■ Deine Aufgabe: Führe den Forumstext über Angelschnüre nach seinem letzten Satz weiter.

■ Ausgewählter Text:
*-*-*
Für Dorsch vom Kleinboot wäre die schnur auch einen Versuch wert, zwar beißen die Dorsche auch gut wenn man mit sehr sichtiger Geflochtener angelt, aber ich fange doch deutlich mehr als meine Mitangler, wenn die Montage etwas unauffälliger gestaltet wird (also dünne geflochtene + Monovorfach). 
Und wenn die Schnur wieder so wenig taugt was langlebigkeit und Abriebfestigkeit betrifft wie die alte Fireline, kommt die neue Stroft in 2,7Kg drauf, da kriegt man auch was für sein Geld.


----------



## Bernhard* (24. Oktober 2006)

*AW: Fireline Crystal*



Thomas9904 schrieb:


> Für Wobbler und Blinker braucht man in meinen Augen keine Geflochtene, sonder nda ist ne Mono sogar besser


 
Ich bin die Geflochtene so gewöhnt und möchte sie deswegen nicht missen. Das Gummizug-Spinnen mit Mono mag ich nicht. Nur beim Forellenspinnen mit Spinner und Blinker nehm ich 18er Mono wg. der Sichtigkeit und gegen die Fischverluste.



Thomas9904 schrieb:


> Fürs Jerken ist ne geflochtene nötig, ob man da aber - betrachtet man den "Krawall" den eine Jerk macht- eine "unsichtbare" Schnur/Vorfach braucht, wage ich mal zu bezweifeln.


 
Da hat das eine mit dem Anderen garnix zu tun. Sonst gäb es nicht so viele Hechtbisse gleich nach dem Aufschlagen des Jerks auf der Wasseroberfläche z.B. bei dem ersten Zug.




Thomas9904 schrieb:


> Dabei ist ja eher die Frage, was der Fisch sieht (und sich dabei "denkt") und was ein Mensch.
> 
> Wenn wir als Menschen das auf einem Video so sehen, heisst as noch lange nicht, dass der Fisch das auch so sieht. Und dann auch noch lange nicht, dass ein Fisch das als "Gefahr" wahrnimmt.
*-*-*
■ Datenauszug:

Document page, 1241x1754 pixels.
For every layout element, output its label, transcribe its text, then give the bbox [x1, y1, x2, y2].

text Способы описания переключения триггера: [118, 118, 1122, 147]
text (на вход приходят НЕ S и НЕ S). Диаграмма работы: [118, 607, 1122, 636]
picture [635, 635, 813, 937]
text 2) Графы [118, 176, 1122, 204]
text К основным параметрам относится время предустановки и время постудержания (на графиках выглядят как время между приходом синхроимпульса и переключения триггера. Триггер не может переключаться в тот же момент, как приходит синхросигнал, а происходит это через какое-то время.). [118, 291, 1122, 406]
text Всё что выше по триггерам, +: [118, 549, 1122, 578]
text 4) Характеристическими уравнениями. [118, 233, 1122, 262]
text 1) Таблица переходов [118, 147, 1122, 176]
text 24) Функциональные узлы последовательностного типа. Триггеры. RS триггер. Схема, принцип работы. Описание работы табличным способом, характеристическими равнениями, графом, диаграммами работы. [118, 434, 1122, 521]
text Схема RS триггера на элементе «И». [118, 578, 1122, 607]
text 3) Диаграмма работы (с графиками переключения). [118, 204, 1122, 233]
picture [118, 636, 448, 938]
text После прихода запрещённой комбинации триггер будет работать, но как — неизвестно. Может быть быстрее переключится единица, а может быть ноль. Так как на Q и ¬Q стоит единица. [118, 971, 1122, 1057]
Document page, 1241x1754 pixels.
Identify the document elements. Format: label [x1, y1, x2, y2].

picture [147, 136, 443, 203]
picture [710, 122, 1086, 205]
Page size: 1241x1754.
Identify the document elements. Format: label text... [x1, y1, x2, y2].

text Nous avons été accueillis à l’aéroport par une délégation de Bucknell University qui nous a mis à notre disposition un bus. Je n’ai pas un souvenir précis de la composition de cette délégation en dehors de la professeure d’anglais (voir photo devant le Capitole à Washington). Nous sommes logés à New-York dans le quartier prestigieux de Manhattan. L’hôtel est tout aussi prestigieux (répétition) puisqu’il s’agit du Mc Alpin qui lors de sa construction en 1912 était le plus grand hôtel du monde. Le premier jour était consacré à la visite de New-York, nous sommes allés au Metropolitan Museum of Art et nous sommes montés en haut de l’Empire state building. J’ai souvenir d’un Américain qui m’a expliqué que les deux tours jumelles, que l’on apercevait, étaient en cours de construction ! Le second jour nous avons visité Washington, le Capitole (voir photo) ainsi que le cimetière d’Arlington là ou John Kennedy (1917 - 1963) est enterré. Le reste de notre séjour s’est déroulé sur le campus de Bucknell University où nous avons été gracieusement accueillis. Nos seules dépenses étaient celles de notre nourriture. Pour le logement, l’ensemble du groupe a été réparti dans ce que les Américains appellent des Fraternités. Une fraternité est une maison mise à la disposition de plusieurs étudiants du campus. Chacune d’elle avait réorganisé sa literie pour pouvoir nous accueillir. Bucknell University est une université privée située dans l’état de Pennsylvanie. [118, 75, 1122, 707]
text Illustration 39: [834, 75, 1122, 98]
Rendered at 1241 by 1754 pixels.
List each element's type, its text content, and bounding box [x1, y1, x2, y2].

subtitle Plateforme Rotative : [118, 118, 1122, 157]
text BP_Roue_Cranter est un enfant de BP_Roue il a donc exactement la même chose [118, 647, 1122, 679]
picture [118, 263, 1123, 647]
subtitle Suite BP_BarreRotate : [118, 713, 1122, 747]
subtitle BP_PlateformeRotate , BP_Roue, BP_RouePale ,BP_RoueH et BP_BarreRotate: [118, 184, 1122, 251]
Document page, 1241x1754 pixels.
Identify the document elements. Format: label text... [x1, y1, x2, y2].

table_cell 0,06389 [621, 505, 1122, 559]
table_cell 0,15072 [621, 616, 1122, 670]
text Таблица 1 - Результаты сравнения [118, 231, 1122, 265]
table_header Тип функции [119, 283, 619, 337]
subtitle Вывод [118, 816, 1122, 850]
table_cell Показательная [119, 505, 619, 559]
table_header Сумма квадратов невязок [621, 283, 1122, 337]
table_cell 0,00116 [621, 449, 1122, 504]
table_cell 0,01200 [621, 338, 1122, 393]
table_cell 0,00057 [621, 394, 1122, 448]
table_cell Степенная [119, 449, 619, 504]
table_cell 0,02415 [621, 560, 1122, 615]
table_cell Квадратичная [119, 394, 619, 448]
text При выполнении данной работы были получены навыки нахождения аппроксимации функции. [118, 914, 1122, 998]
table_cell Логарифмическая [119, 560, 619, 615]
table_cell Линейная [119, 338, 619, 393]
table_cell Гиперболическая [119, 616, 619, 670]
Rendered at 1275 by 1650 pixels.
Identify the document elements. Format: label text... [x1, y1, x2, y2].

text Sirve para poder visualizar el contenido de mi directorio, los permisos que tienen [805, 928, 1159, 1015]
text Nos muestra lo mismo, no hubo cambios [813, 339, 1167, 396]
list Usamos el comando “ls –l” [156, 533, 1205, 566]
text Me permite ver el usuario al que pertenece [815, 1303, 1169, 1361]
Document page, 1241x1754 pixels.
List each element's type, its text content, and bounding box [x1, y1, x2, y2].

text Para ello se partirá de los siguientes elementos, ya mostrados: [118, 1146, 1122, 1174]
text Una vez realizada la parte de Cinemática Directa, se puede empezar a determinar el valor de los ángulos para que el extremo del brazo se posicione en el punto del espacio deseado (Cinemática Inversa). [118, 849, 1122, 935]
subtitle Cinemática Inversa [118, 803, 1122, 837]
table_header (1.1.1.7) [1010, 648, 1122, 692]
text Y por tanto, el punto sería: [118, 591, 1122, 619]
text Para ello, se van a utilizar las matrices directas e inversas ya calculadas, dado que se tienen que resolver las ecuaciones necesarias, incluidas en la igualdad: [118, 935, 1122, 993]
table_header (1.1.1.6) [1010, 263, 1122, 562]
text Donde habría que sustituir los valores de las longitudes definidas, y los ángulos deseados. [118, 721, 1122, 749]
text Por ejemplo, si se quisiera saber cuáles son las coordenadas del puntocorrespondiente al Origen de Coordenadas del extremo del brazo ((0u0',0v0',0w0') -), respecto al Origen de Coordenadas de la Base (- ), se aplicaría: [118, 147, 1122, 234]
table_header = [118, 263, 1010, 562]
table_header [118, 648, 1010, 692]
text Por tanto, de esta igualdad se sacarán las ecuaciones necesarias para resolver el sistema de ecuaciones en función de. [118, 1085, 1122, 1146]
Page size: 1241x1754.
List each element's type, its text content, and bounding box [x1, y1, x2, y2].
*-*-*
■ Endergebnis:
> 
> ...


 
Von uns hat leider/Gott sei Dank keiner Fischaugen. Wär vielleicht manchmal praktisch. Da würde nur die schöne Diskutiererei wegfallen...



Thomas9904 schrieb:


> Auch ein "teures" Produkt kann "preiswert" sein.
> Ein Schwabe ist nämlich trotz vieler (nicht auszurottender) Gerüchte nicht geizig, sondern gibt nur nicht mehr Geld für Qualität aus als nötig ))


 
Da steh ich 100%ig hinter Dir! Mein Wahlspruch ist immer "wer billig kauft, kauft 2 mal".


----------



## thorsten73 (24. Oktober 2006)

*AW: Fireline Crystal*

Hmm... Ich werde sie mir kaufen und ausgiebig testen und zwar deshalb weil mir mein Bauch jetzt schon sagt "ich hab Vertrauen in die Crystal". Das ist für mich wohl der Hauptgrund neues tackle zu kaufen. Danach bin ich schlauer !


----------



## Regentaucher (24. Oktober 2006)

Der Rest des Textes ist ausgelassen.